Friday, 25 May 2018

Thursday - all change


With another shunt today it was a time for other things to get done while the main road through the works were out of bounds. Well sort of out of bounds. While the vehicles are out of the works its always time for a clean up. Today it went far wider with some reorganisation of the works done as well.


As the jack road was not involved to start with the warflat pivots were checked and both had new oil in the cup that had flowed, well seeped through the oiling duct over night as it is supposed to do.



Nike was focused on rebuilding the brake indicator rod which, to free it, had been cut into 7 parts! Placed on and clamped into a piece of angle iron the rod was held straight while welding took place. At the bottom of the picture the red pointer is the actual indicator it rotates (or should and now will) when the brakes are wound on or off.

 

 In one piece again it had to be ground back to a nice circular rod shape for feeding back through all the bearing points across the underside of the warflat.

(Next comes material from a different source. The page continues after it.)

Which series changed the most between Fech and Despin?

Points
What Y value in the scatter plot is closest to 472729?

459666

 In the mean time John and Ian lowered the flat bed back onto the bogies then set about rerassembling the rest of the brake gear. Some very chunky steel work. Don't be misled by the brightness of this picture it really is underneath wagon as I was assisting with the final connections a three person job as it transpired. It could have been a two person job if we had known at the start of the job what we learnt while we were doing it. What did we learn - Start at the other end!

 
 
The main exercise of this shunt was to extract the China Clay Wagon
 

and the LMS Brake van for possible use as a minor bit of shunting at Winchcombe during the Gala. However, that will depend on a satisfactory fitness to run examination. Straight out of the works there are always likely to be some adjustments needed.


I missed it the other day but the upholstery team have finished and fitted the seats in the guards van. I am sure they were never this comfortable originally.

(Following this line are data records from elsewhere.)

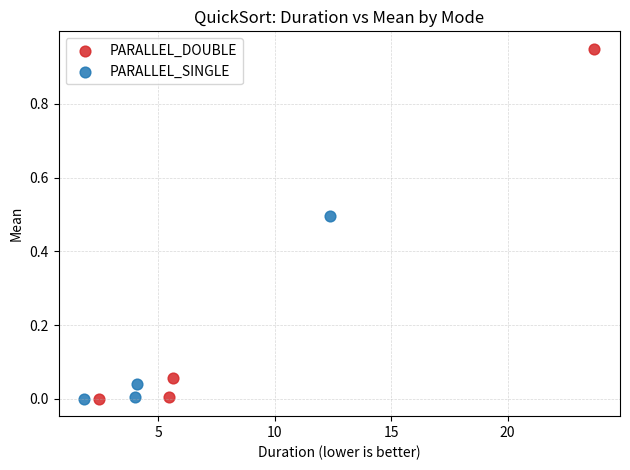

Which series has the widest spread of Y values?

PARALLEL_DOUBLE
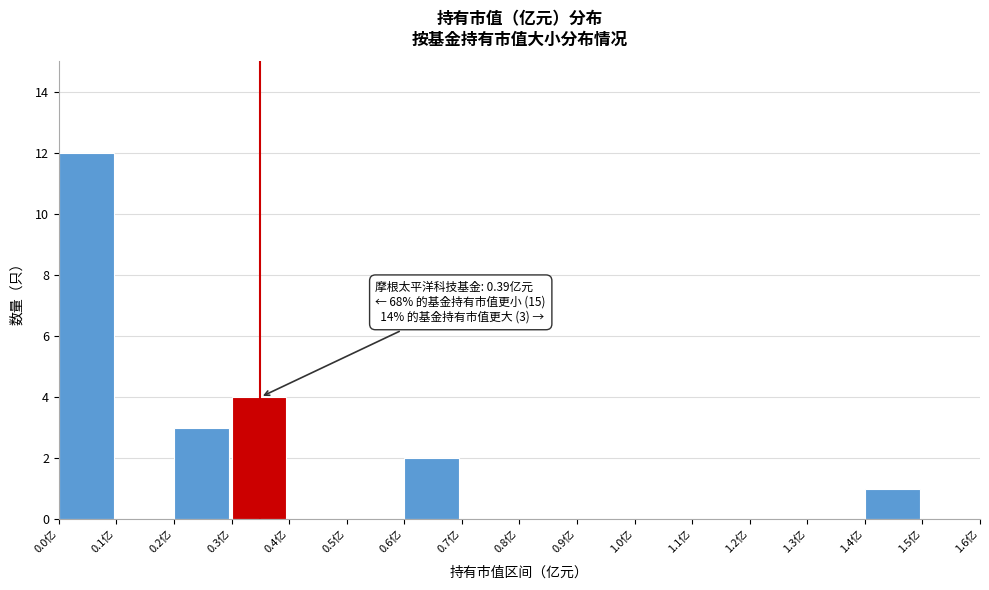

Over which range of the x-axis is the bar tallest?

0.0 to 0.1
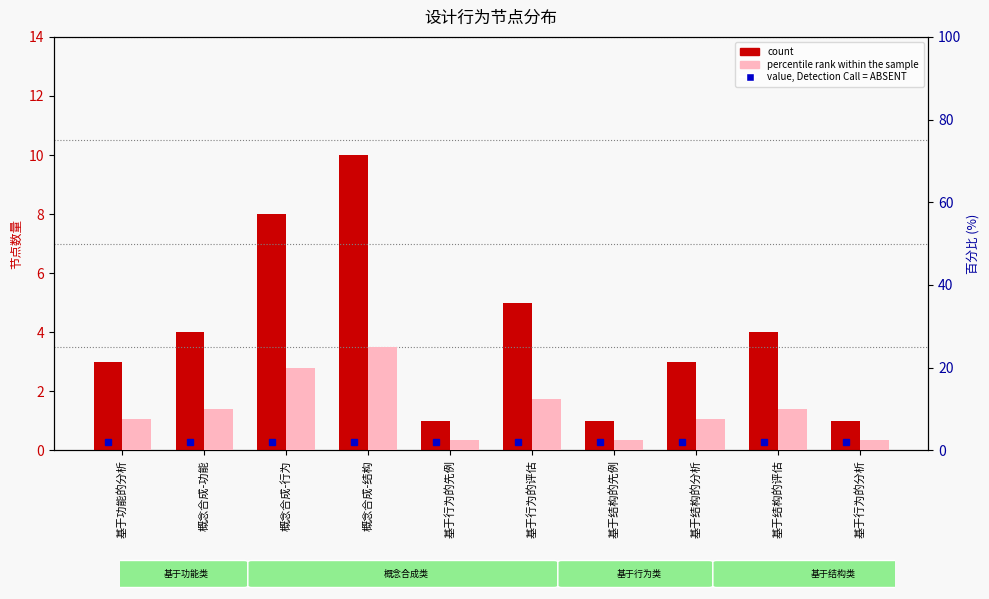

What is the difference between the maximum and minimum values in the count series?

9.0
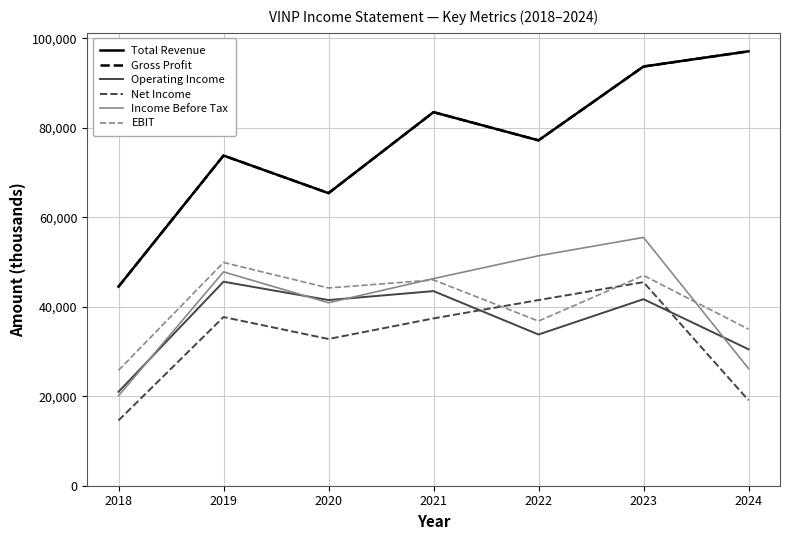

Reading right to left, extract all data points from this chart.

Total Revenue: 97100	93700	77200	83500	65400	73800	44500
Gross Profit: 97100	93700	77200	83500	65400	73800	44500
Operating Income: 30500	41700	33800	43500	41500	45600	21000
Net Income: 19100	45500	41500	37400	32800	37700	14600
Income Before Tax: 26200	55500	51400	46300	40900	47800	20100
EBIT: 35000	47000	36800	46000	44200	49900	25800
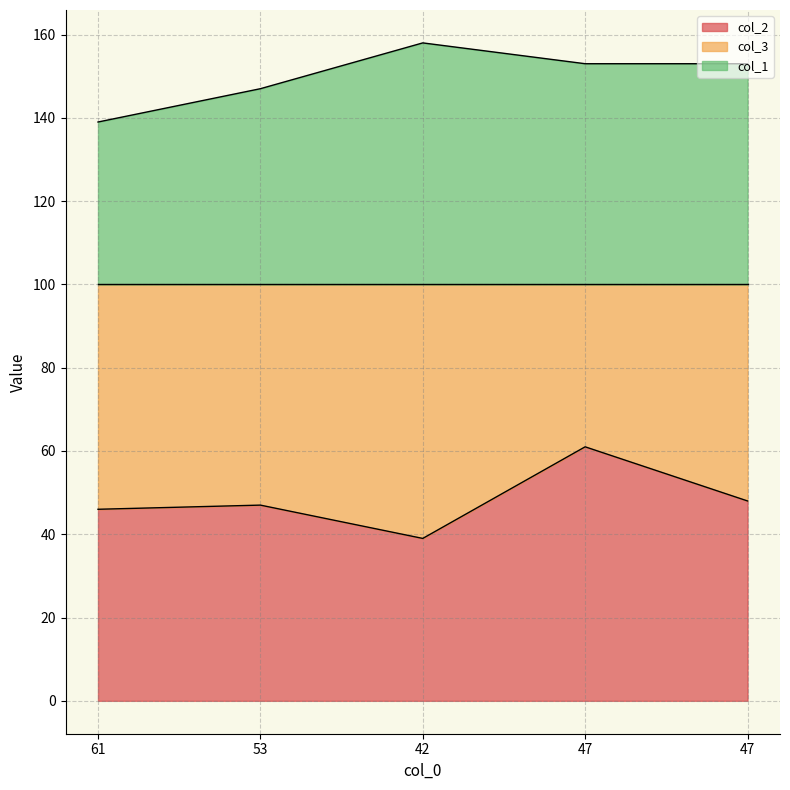

True or false: col_1 and col_2 cross at least once.

False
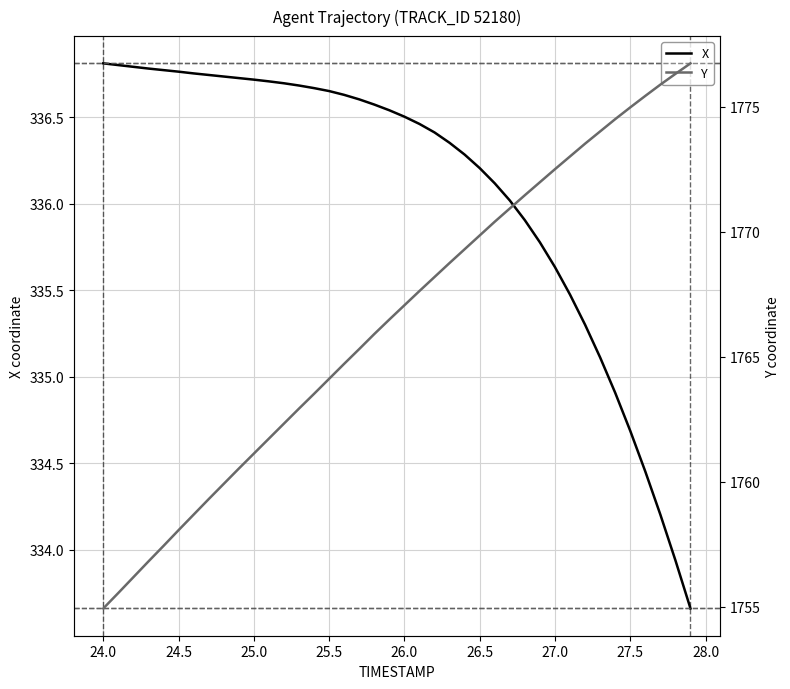

What is the maximum value for X?

336.8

In their place the Fruit C van was shunted into the paintshop for attention to the leaking roof. Although looking at the state of a couple of the doors they will need some work/replacing but we only have about 10 weeks before its needed back in service.

Its come into the paintshop rather than the workshop because of the need for space to reconnect the corridor connections to the end of 4986.



with everything back in place work could resume on the DMU Phil continued with the roof painting while Martin worked on sealing the gutters and here Ken returned to rebuilding the top corner. Bryan and Jerry inside progressed the re-installation of the window frame and worked out how it was originally fitted. Much of this work on the DMU is new to us so its slowly slowly to ensure we understand each step before we leap in.



 On the other side more destruction as another section of the skin is deemed worthy of replacement.



There was a good deal of the sanding and filling going on and some interior painting that I didn't get round too.


Bob was sanding doors


 and the odd running repairs



Pete Holt servicing the flush mechanism for the toilets in 4986.


towards the end of the day a visiting group from the Swanage Railway dropped in. By co-incidence at the end of June I'm going down their way to give a talk about the GWsR. I'm sure I will manage to fit a trip on the line while I'm there.

3 comments:

Anonymous said...

The Brake van and China clay wagon look like brand new - lovely pieces of workmanship.

St Blazey 1925 said...

I too applaud the finishes on the China clay wagon and brake van. I remember China clay wagons such as these at speed through Stourbridge Junction, (we called the trains the 'cups and saucers), although they never looked this clean - usually a dusty china clay colour!
And I have regularly worked (as guard), the ex LMS brake vans, (which for some reason unknown to me we called Queen Marys). They were NOT as comfortable as yours. Usually dingy and dirty. Had to use your lamp inside in broad daylight! The desk was only usually fit for topping up the paraffin in the side and tail lamps on as it was normally filthy. but the ducket seats were most useful - mainly to stop being tipped from one end of the van to the other with a heavy hitter of a driver on the sharp end!
Regards, Paul.

Alex said...

Oi, I haven't finished my signwriting on that china clay wagon yet!
Still some to go on the doors which weren't there last time I was in.

Paul; interesting about the Queen Mary nickname, I thought that was only for the big Southern Railway bogie brake vans (one of which we also have an example of).